<codefidence/>

Memory Items

Memory items are the atomic unit of knowledge in codefidence. Each one captures a single piece of context about your codebase that is not obvious from reading the source code alone.

YAML Format

Memory items live inside domain note files in your .wiki/ directory. Each domain note is a YAML file with front matter containing a memory_items array:

yaml
domain: billing
description: Payment processing and subscription management
memory_items:
  - id: billing-001
    type: exception
    title: Never call processPayment twice for the same order
    body: |
      The Stripe API is not idempotent for payment intents by default.
      Always check order.status before calling processPayment().
      A duplicate call will charge the customer twice.
    confidence: confirmed
    status: active
    sources:
      - kind: file
        ref: src/billing/checkout.ts
        line: 42
      - kind: comment
        ref: src/billing/checkout.ts
        line: 38
    created: 2025-03-15
    updated: 2025-03-20

Types

Every memory item has a type that determines when and how it gets surfaced:

Type Purpose Priority
exception Dangerous gotchas, edge cases, things that break silently. The most critical type. Highest
decision Architectural choices and their rationale. Explains why the code is shaped the way it is. High
business_rule Domain logic that is not obvious from reading the code. Business constraints and invariants. Medium

Confidence Levels

Confidence tracks how sure you are that a memory item is accurate. Items start at lower levels and move up as they get validated:

Level Meaning Typical source
confirmed Validated by a team member with domain knowledge Manual review, code review
verified Verified against the current code by automated check validate command
seen-in-code Observed pattern in the source code Code scan, candidate generation
inferred Deduced from code structure but not explicitly stated AI analysis
needs-validation Uncertain, requires human review before trusting Auto-generated candidates

Sources

Each memory item can reference one or more sources that support it.

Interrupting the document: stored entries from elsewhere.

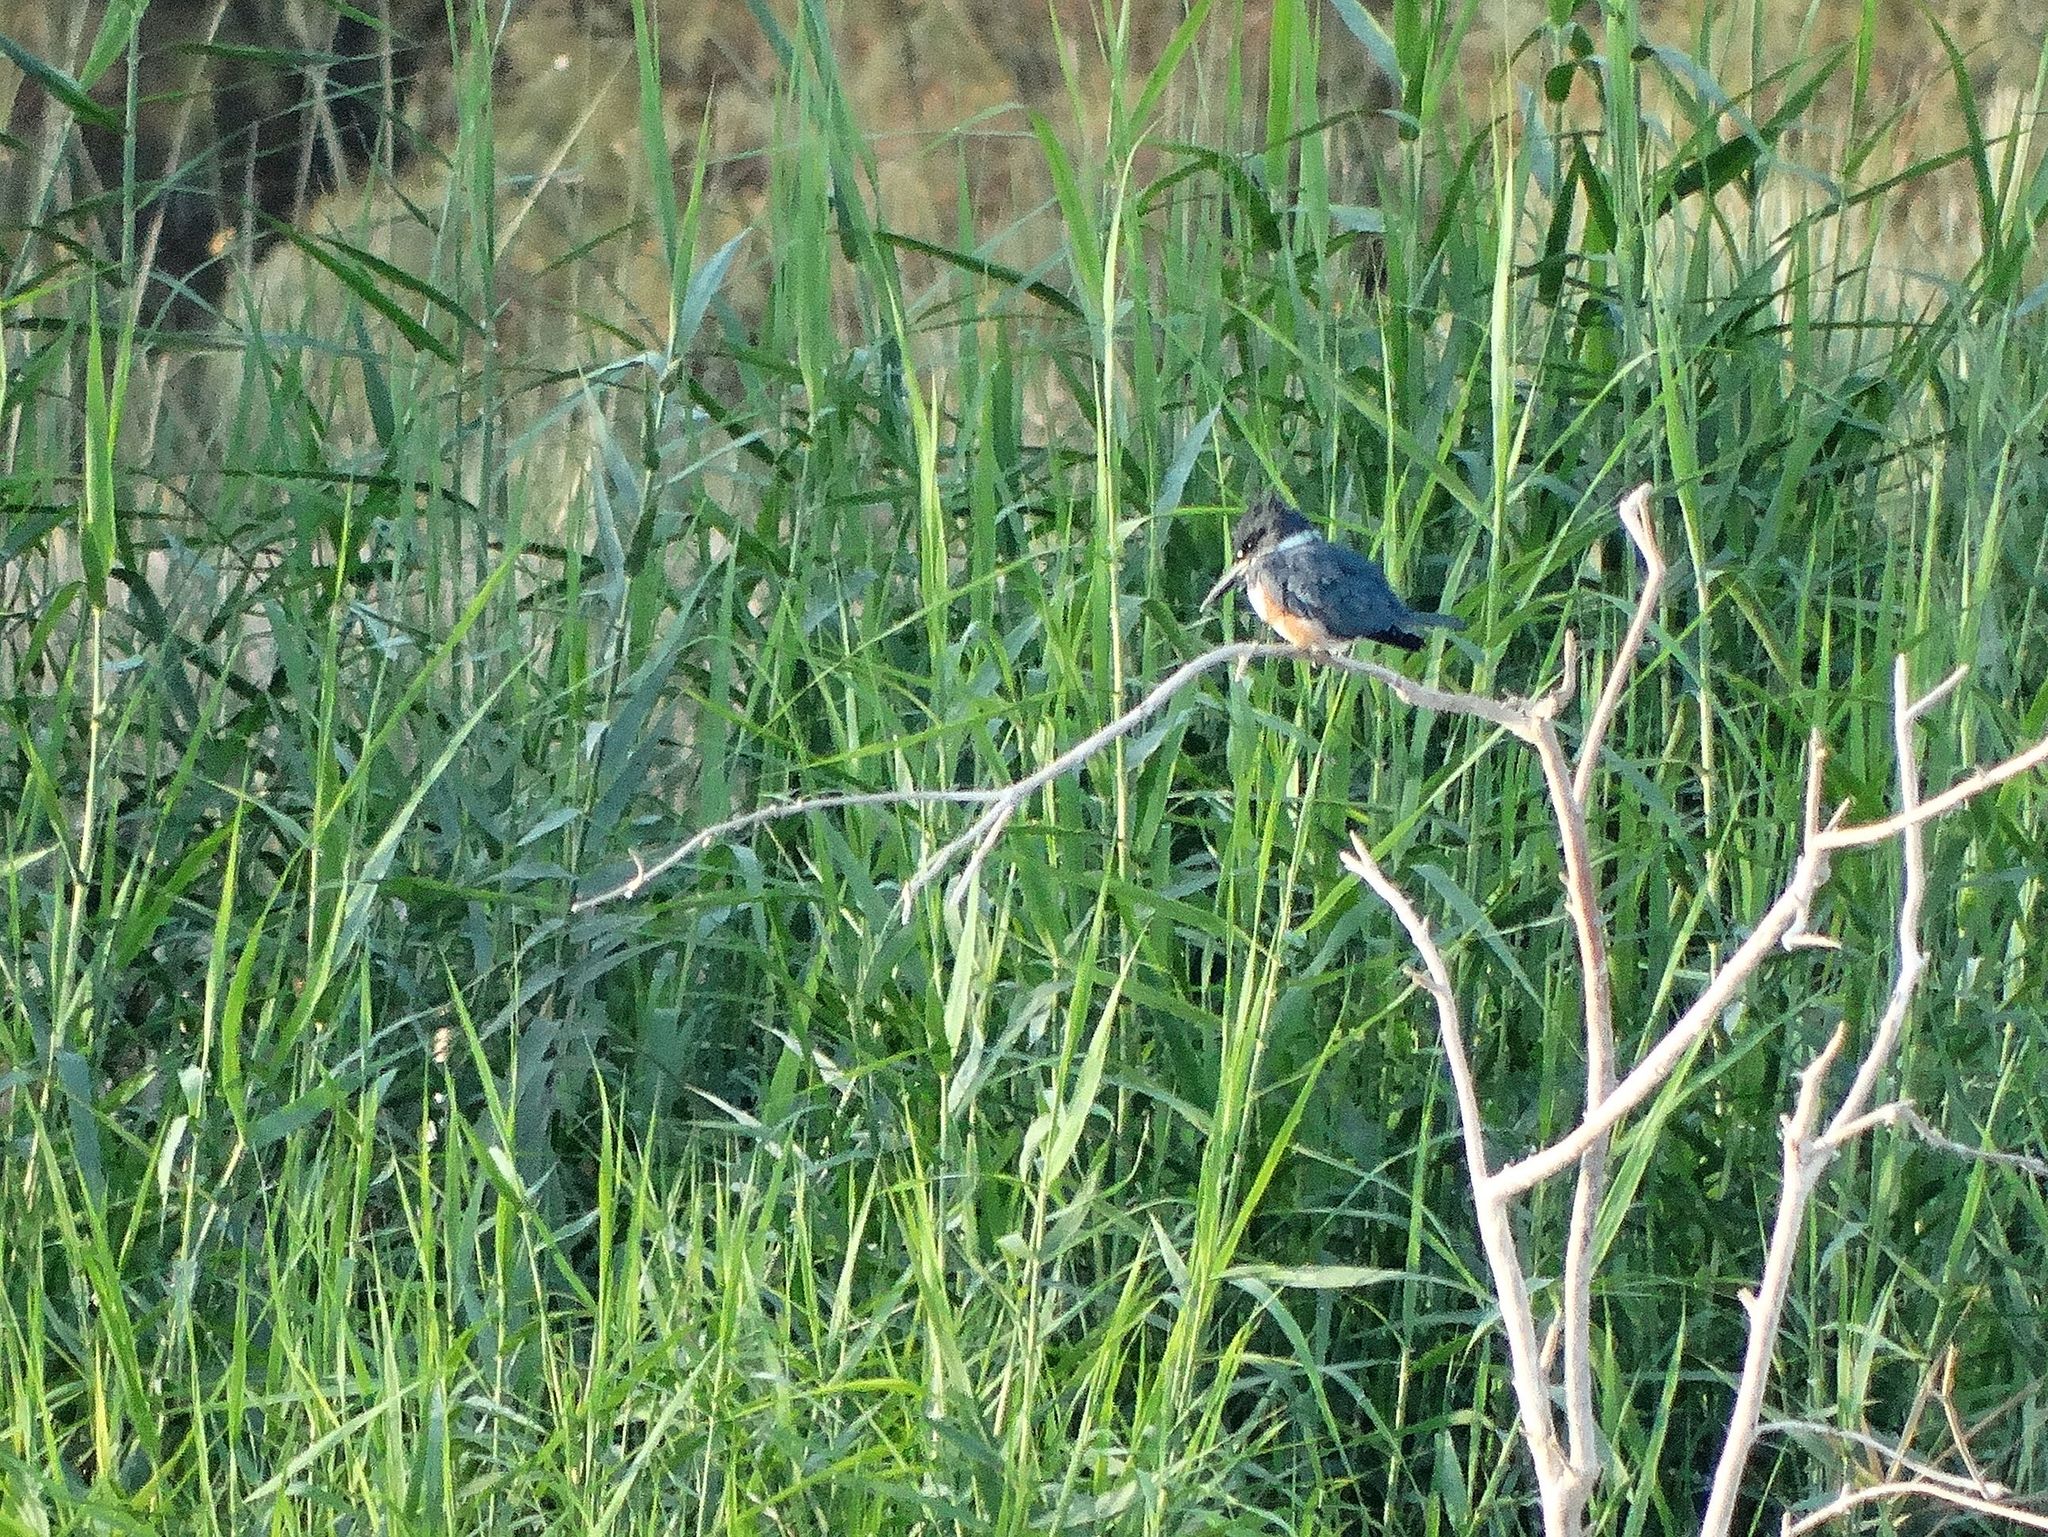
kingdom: Animalia
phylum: Chordata
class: Aves
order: Coraciiformes
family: Alcedinidae
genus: Megaceryle
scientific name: Megaceryle alcyon
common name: Belted kingfisher
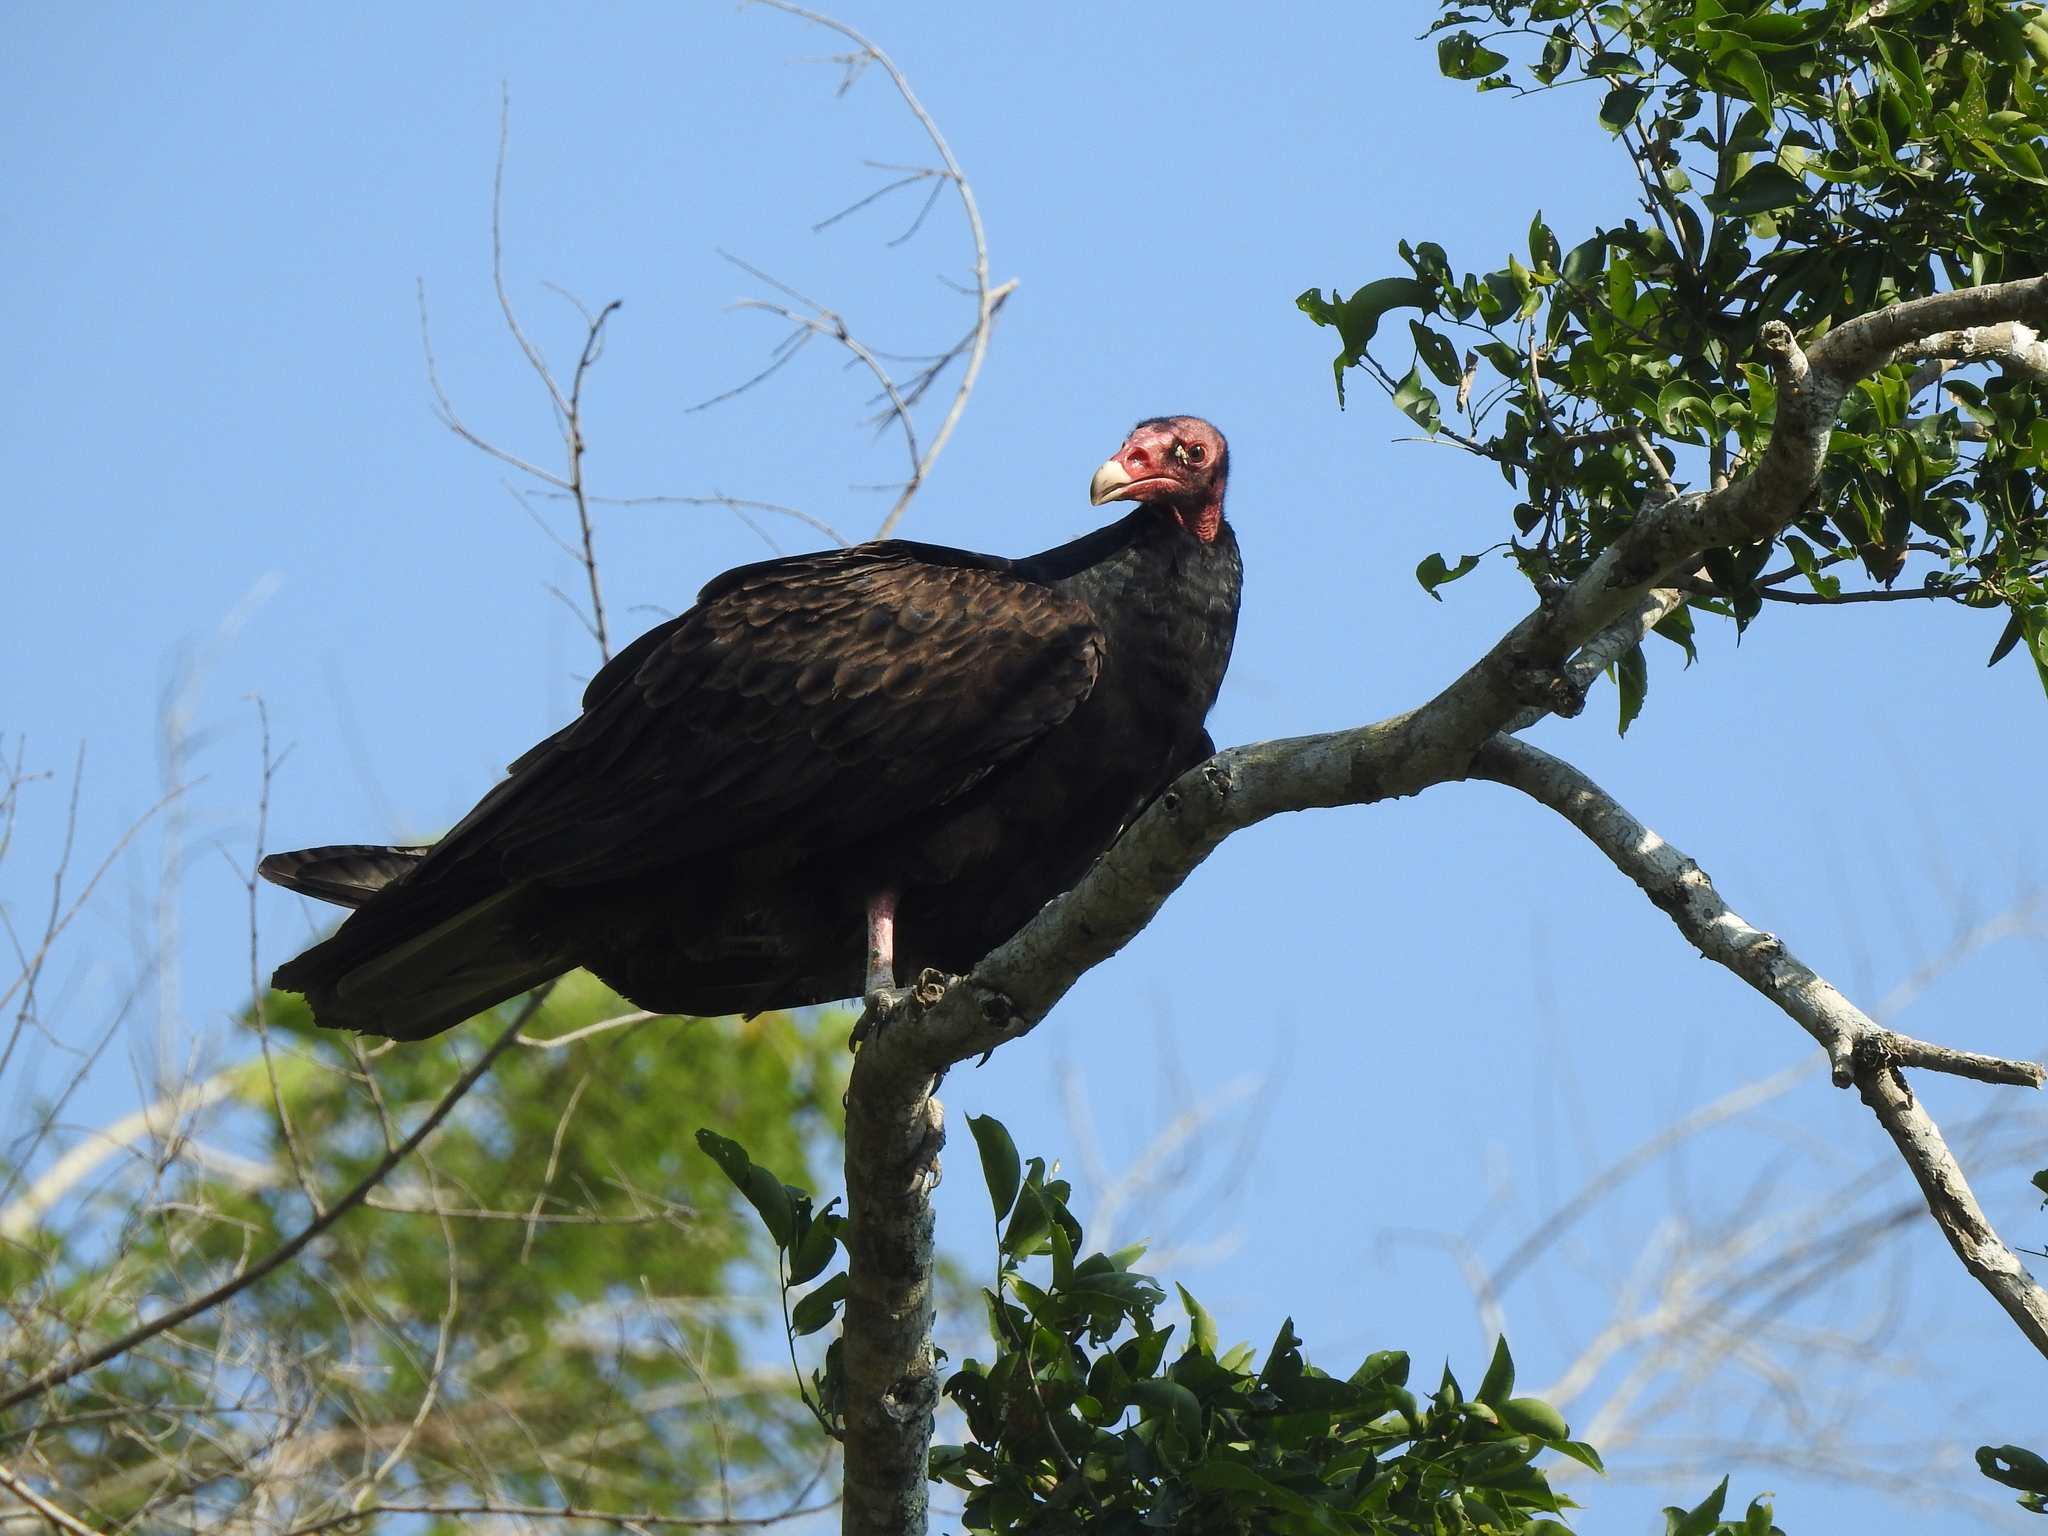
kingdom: Animalia
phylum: Chordata
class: Aves
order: Accipitriformes
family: Cathartidae
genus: Cathartes
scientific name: Cathartes aura
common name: Turkey vulture
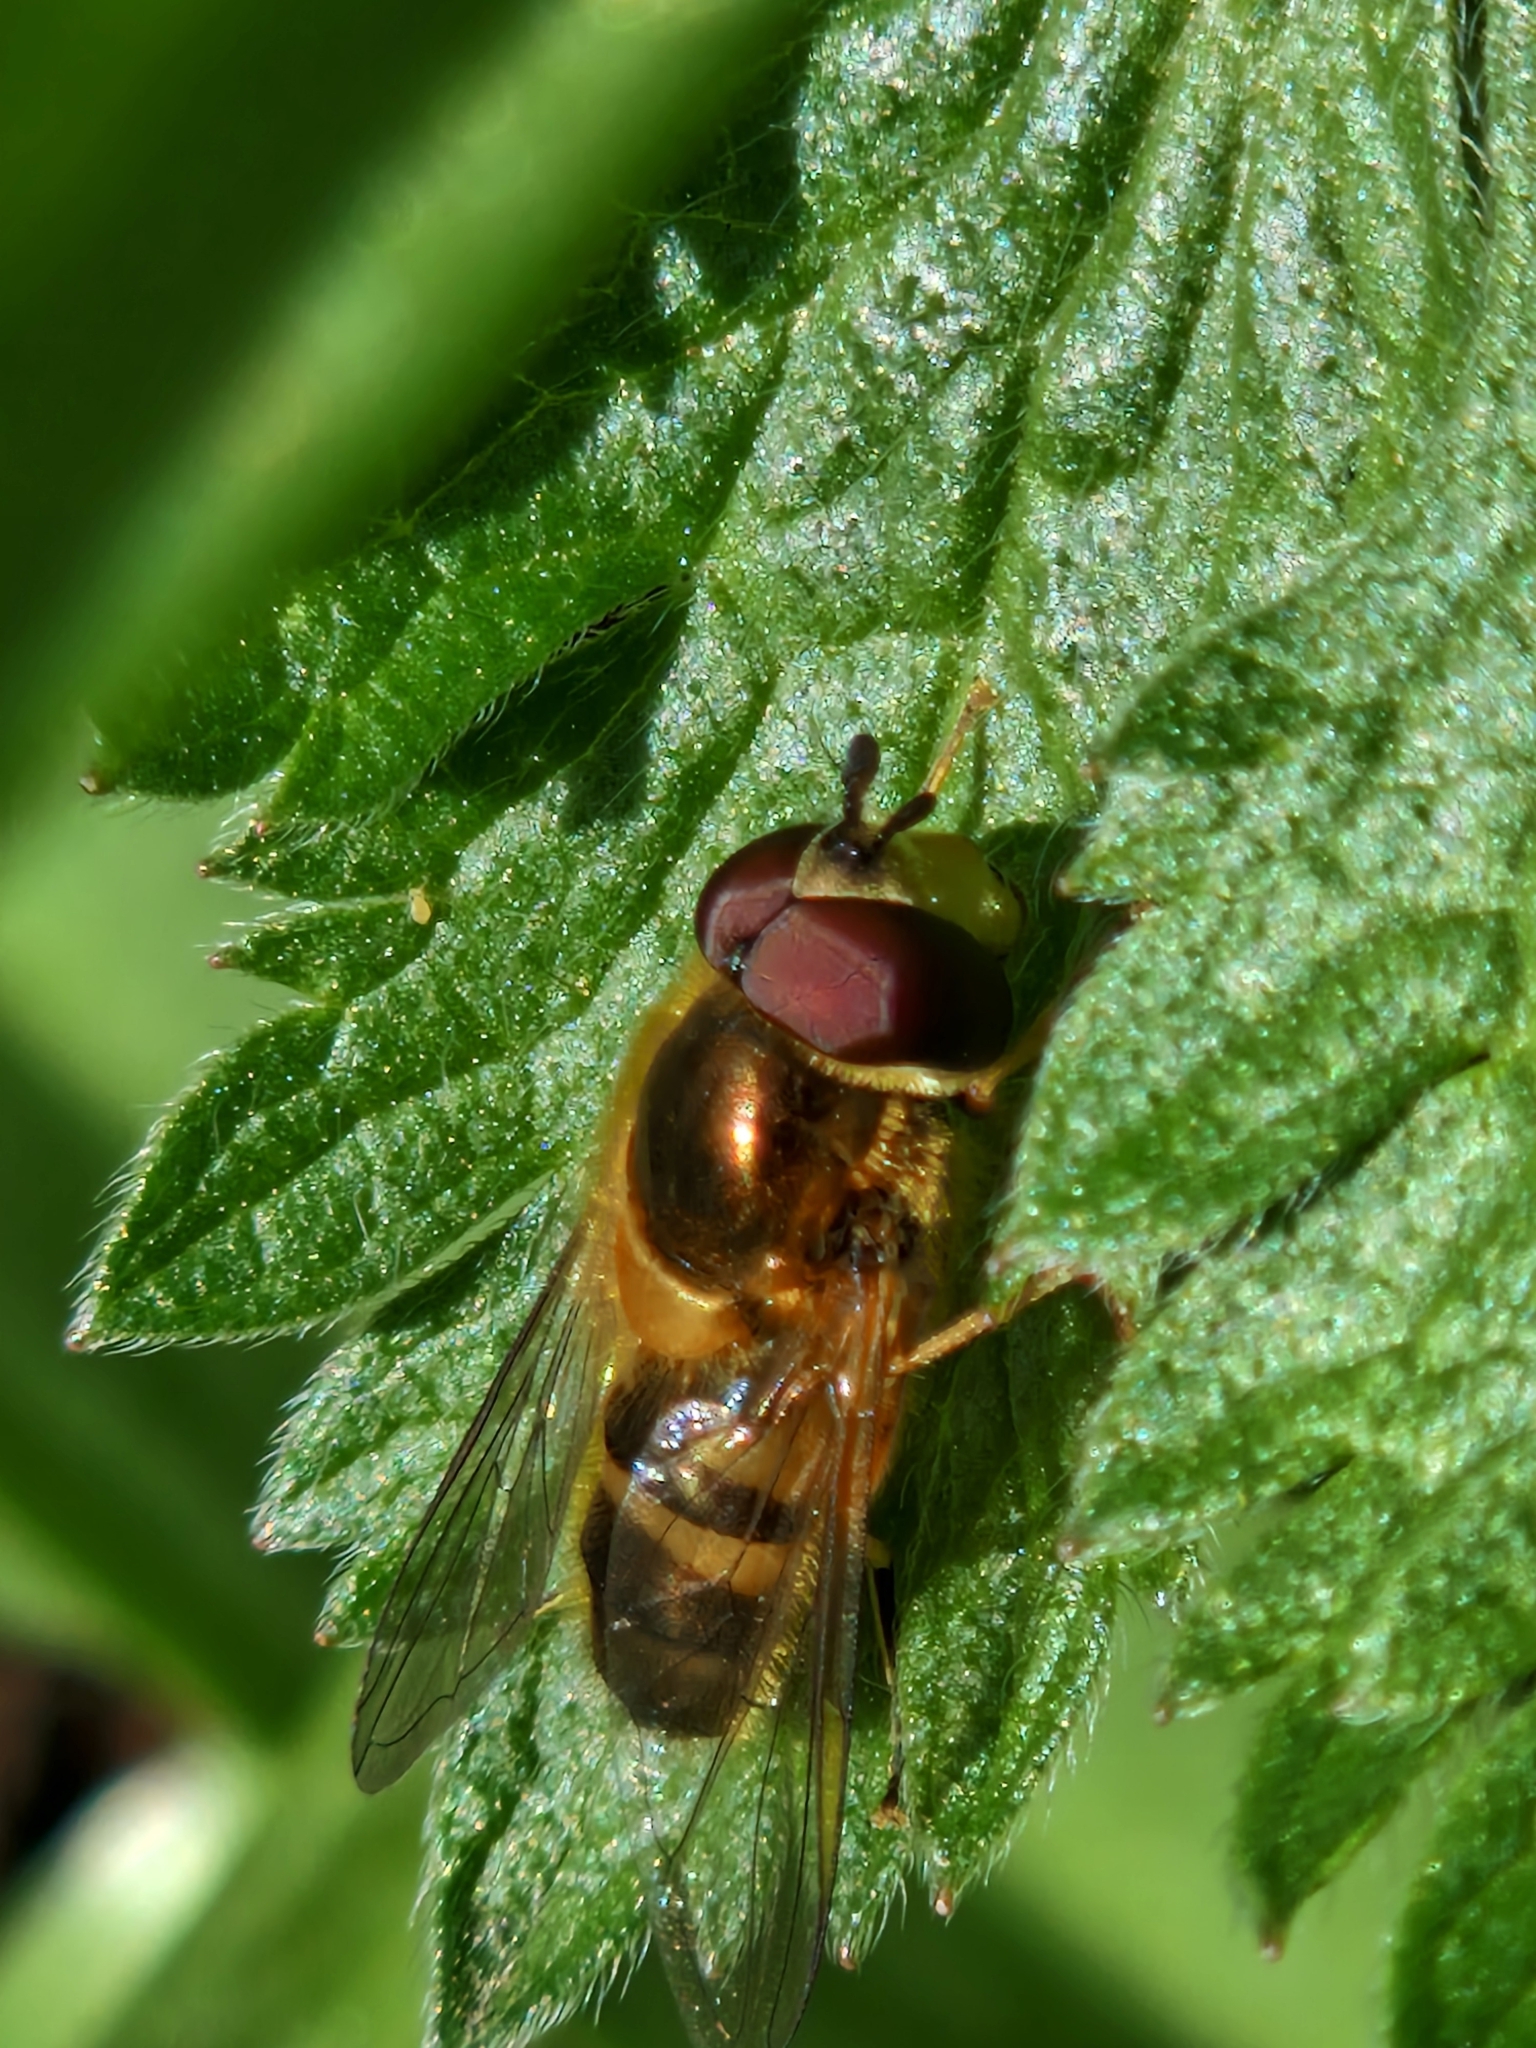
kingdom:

Sources point back to the evidence:

Field Values Description
kind file, comment, doc Type of source evidence
ref File path or URL Location of the evidence
line Number (optional) Line number for file/comment sources

Status

Memory items have a lifecycle managed through their status field:

  • active — Currently relevant. Surfaced in context lookups and checked during diffs.
  • deprecated — No longer relevant but kept for history. Not surfaced in context lookups.

The Golden Rule

If the wiki contradicts the code, the code wins.

Memory items describe the system. They are not a specification that the code must follow. When you find a conflict, update or deprecate the memory item, do not change the code to match the wiki.